# Categorical Variable Encoding For Machine Learning

Table of Contents

Working with real-world data you might often see categorical data in your dataset. For example, you may find a feature name sex, in that it contains only male & female. Here male and female are two categories in the dataset.

Machine learning algorithms are not well capable with these type of string data, it assumes to have a numerical data type for better performance. This is why all the categorical variables should be transforming into the numerical format. This is known as categorical encoding & it’s a very important part of feature engineering.

Categorical encoding can be done in different ways. E.g

**Traditional Techniques: These techniques are usually used for Categorical Variables Encoding.**

- One Hot Encoding
- Count or Frequency Encoding
- Ordinal or Label Encoding

**Monotonic Relationship:** These encoding techniques create a monotonic relationship with the target & the categories; thus, its name is monotonic relationship techniques. This technique can be done with the following methods:

- Ordered Label Encoding
- Mean Encoding
- Weight of Evidence

**Alternative Techniques: This technique including**

- Binary Encoding
- Feature Hashing
- Others

In this post, we’ll discuss the first two types of categorical encoding techniques that are mean traditional & monotonic relationship techniques in detail.

**Traditional Technique**

#### One Hot Encoding:

This technique consists of encoding each categorical variable with a set of Boolean variables that takes “0 or 1” indicating if a category is present or not. Most of the time it is considered to take (k-1) the number of observations for the model where K is the number of total observations of categorical encoded variables. But in some special cases like tree-based algorithms, doing feature selection by recursive algorithm it can be taken the K number of observations for the model.

#### Count or Frequency Encoding:

This is another great technique to encode the categorical variables. In this, you need to calculate the number of each category present in the feature & replace those with the calculated number & sometimes with the percentage they are in the feature. For example, if a feature contains 5 categories and the total observation is 100, Let category A present 10 times, then all the A will be replaced by 10 or the percentage of A present which is 0.1.

#### Label Encoding:

In this Categorical Variable Encoding technique, the categories are replaced by the digits 1 to n. Let you have five categories A, B, C, D, E in the set, for label encoding you first mark 1 to 5 for each category like A-1, B-2, C-3, D-4, E-5 then replace all the A with 1, All the B with 2, and so on.

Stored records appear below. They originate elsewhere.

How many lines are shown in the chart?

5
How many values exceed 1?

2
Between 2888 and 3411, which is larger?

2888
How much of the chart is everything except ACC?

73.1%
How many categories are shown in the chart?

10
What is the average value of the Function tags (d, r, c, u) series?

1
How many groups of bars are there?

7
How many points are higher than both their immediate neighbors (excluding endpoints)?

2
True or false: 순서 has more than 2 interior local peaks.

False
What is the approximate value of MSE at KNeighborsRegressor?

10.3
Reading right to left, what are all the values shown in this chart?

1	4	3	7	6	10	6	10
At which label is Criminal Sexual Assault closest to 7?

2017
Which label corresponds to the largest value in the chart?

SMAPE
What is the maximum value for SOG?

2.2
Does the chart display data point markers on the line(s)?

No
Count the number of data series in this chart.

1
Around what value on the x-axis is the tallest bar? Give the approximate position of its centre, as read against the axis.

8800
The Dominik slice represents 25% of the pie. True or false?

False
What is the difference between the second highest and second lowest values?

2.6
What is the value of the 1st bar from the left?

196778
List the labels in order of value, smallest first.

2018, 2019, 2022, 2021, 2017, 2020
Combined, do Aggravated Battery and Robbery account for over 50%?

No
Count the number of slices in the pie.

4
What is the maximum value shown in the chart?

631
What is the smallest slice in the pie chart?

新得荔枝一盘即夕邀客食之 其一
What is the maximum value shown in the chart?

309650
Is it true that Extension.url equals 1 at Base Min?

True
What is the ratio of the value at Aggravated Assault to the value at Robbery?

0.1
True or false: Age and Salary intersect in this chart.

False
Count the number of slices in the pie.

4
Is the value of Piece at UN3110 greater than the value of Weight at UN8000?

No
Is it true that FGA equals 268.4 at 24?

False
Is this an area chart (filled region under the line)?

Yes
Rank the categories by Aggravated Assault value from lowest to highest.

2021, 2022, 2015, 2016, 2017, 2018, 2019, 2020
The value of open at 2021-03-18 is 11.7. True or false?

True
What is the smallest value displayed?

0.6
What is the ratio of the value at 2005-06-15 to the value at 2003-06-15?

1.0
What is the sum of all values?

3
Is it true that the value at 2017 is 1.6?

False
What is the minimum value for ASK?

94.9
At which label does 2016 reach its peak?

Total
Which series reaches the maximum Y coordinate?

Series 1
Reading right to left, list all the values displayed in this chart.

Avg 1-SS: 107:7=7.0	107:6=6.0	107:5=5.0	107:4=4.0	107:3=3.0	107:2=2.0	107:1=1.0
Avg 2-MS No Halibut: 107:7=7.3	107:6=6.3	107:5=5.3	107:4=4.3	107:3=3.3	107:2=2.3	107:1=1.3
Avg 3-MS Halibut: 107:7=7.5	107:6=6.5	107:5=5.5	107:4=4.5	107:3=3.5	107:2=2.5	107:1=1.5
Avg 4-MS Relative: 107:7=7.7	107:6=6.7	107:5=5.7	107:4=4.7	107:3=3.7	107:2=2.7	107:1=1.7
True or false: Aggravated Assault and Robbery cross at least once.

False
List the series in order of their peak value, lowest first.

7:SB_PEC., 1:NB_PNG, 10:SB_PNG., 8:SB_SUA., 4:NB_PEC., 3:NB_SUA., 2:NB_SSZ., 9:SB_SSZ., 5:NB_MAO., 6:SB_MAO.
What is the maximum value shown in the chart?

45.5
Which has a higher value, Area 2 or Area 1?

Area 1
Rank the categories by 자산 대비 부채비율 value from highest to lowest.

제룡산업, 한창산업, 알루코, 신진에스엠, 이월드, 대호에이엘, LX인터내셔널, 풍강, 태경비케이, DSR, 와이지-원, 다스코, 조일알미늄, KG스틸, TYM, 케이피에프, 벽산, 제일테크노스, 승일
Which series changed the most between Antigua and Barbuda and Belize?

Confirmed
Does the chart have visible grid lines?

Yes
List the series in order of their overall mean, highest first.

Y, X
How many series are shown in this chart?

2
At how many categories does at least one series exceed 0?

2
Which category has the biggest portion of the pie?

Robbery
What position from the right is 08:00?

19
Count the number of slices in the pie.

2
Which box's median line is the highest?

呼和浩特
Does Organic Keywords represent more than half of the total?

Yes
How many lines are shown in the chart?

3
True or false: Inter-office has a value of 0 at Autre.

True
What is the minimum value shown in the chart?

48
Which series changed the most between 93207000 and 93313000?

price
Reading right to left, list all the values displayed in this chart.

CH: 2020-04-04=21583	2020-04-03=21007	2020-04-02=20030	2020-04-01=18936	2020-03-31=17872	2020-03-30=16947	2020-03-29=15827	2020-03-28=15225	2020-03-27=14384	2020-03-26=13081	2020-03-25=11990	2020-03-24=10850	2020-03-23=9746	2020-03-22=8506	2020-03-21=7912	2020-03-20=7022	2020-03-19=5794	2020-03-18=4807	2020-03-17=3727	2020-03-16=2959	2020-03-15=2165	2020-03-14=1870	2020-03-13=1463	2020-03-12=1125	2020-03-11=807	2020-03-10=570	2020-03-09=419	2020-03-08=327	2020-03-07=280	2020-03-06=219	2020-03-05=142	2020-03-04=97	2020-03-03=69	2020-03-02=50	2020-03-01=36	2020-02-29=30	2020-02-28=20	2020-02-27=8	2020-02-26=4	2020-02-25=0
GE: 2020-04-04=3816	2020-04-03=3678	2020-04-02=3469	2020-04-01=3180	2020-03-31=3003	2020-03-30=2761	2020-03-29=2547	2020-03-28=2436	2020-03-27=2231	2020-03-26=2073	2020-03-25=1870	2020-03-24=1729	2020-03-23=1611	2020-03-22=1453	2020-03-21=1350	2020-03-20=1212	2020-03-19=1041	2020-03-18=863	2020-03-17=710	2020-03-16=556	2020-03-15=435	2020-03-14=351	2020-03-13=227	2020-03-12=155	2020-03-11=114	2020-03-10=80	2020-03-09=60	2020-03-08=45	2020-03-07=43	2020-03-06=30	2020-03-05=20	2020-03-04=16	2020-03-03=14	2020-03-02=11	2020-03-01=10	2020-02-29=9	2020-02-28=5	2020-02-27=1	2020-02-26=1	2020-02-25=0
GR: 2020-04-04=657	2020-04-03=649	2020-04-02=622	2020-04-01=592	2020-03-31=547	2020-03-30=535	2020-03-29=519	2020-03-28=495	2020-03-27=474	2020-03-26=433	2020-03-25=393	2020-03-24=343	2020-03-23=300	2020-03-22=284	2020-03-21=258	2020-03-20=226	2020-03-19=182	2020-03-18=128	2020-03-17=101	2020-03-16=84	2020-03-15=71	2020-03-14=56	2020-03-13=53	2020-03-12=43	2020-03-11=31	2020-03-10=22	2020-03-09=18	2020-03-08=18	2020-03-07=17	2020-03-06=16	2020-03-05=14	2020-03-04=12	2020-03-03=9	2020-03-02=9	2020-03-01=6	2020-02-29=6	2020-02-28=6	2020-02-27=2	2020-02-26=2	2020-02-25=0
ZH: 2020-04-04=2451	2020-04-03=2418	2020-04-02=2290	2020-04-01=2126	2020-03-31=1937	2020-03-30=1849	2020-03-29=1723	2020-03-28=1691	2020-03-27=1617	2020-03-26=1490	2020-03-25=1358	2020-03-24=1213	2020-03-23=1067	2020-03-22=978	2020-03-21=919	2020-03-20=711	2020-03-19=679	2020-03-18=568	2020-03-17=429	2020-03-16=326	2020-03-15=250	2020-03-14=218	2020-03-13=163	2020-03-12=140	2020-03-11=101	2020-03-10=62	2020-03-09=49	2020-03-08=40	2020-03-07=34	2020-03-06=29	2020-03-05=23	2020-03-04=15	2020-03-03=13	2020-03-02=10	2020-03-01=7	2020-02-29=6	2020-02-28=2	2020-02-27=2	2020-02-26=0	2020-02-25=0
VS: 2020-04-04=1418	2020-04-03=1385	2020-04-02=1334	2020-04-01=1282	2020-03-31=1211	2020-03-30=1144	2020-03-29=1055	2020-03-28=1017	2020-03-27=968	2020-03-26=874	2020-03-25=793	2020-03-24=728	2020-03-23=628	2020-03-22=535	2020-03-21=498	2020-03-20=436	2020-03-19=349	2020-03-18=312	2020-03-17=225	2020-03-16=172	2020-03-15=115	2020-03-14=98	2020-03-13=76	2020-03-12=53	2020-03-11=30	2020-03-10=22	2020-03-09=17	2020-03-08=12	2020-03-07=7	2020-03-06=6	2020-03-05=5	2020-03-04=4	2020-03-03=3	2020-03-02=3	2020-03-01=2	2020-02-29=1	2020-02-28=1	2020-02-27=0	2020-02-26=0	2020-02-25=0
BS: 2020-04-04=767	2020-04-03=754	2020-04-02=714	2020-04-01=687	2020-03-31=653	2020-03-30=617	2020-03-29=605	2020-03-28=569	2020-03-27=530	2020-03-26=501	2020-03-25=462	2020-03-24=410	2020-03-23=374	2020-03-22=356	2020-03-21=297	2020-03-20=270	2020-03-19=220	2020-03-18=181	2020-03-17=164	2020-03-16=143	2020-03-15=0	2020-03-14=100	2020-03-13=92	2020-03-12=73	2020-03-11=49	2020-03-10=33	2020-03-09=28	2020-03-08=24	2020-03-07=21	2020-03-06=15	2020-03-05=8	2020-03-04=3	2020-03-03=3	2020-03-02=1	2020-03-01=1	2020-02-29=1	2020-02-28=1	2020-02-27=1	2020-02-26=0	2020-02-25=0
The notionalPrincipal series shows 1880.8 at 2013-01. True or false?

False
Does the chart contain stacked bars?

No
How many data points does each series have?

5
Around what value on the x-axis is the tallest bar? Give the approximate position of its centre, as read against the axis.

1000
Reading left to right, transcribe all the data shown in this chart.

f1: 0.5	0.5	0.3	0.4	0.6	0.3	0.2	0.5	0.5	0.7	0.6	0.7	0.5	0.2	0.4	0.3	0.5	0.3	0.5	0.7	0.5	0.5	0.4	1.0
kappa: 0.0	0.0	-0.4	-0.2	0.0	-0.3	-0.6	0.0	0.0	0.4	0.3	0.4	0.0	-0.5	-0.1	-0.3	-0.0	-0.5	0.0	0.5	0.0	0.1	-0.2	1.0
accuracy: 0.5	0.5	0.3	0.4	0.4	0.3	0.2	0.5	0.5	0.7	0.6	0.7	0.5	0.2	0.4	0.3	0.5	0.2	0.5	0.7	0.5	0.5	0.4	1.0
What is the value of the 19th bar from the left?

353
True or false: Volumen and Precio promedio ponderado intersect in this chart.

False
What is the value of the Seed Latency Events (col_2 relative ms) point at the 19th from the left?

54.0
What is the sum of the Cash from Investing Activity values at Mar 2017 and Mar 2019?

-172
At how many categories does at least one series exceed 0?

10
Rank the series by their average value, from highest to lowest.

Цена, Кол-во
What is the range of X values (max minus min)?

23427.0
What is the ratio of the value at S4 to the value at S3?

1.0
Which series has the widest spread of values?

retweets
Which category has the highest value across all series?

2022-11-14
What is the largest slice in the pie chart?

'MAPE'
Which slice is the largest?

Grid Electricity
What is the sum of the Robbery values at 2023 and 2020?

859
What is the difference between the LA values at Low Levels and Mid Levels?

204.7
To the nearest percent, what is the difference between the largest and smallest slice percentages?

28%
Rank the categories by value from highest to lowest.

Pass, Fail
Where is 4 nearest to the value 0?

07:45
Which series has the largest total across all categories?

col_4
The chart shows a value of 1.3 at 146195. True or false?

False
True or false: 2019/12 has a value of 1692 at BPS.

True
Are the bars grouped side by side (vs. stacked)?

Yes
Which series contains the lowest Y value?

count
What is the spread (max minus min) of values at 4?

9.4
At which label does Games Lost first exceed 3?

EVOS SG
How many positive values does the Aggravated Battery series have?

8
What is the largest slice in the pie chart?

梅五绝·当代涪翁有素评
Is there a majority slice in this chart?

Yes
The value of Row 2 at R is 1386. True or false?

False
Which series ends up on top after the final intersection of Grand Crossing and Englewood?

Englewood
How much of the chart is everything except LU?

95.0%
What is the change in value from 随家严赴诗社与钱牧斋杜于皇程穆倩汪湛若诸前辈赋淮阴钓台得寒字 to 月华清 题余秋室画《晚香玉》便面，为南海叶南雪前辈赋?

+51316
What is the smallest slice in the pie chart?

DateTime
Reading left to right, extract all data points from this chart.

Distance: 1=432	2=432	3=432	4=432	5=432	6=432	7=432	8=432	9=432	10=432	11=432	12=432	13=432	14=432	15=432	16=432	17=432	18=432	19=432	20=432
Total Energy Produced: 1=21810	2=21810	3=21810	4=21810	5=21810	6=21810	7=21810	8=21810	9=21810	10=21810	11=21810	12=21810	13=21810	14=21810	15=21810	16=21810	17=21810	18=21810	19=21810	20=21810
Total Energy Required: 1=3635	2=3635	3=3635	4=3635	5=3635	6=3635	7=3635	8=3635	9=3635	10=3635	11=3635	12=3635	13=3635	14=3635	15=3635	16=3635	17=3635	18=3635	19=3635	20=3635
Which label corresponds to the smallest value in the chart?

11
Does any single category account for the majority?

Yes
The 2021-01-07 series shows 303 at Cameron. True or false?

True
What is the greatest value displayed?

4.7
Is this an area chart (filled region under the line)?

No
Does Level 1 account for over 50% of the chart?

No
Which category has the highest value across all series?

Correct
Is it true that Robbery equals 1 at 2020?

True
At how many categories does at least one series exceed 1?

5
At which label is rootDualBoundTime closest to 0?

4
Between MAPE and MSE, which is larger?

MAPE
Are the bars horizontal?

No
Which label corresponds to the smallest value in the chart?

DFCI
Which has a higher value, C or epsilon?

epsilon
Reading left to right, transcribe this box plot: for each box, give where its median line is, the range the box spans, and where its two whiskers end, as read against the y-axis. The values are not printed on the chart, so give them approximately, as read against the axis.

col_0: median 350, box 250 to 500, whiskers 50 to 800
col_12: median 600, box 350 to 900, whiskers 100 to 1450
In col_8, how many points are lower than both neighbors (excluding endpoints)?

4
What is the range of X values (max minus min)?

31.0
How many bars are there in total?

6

### Monotonic Relationship Technique

#### Ordered Integer Encoding:

In this Categorical Variable Encoding technique, the categories are ordered according to the target means assigning a number to the category from 1 to k. Where K is the number of distinct categories. For example, let a number of A in the feature has 30 times, B 20 times, C 15 times so in this case, you need to replace A with 1, B with 2, C with 3.

#### Mean Encoding:

In this technique, the categories are replaced by the average target value of the category. For say, if category A occurs at 30% of the total then it will be replaced by 0.3 for all A observations.

#### Probability Ratio Encoding:

In this technique, for each category, the mean of the target is calculated to equal 1 that is the probability of being 1 is **p(1)**, and then the probability of not being a target is 0. So, the probability is **p(0)**. After that, the ratio of happening and not happening is calculated **p(1)/p(0**). With this ratio, all the categorical value is replaced.

#### Weight of Evidence:

This technique is mostly used in financial or loan data. Weight of Evidence is nothing but the logarithmic function of probability ratio which means the natural logarithm of the probability of target is being 1 divided by the probability of target is 0. The equation is;

**woe=ln〖p(1)/p(0)〗**

Then the all the categorical values should be replaced with the value found from the equation.

These are the basic encoding techniques used to encode the categorical variables for any dataset in** feature engineering**.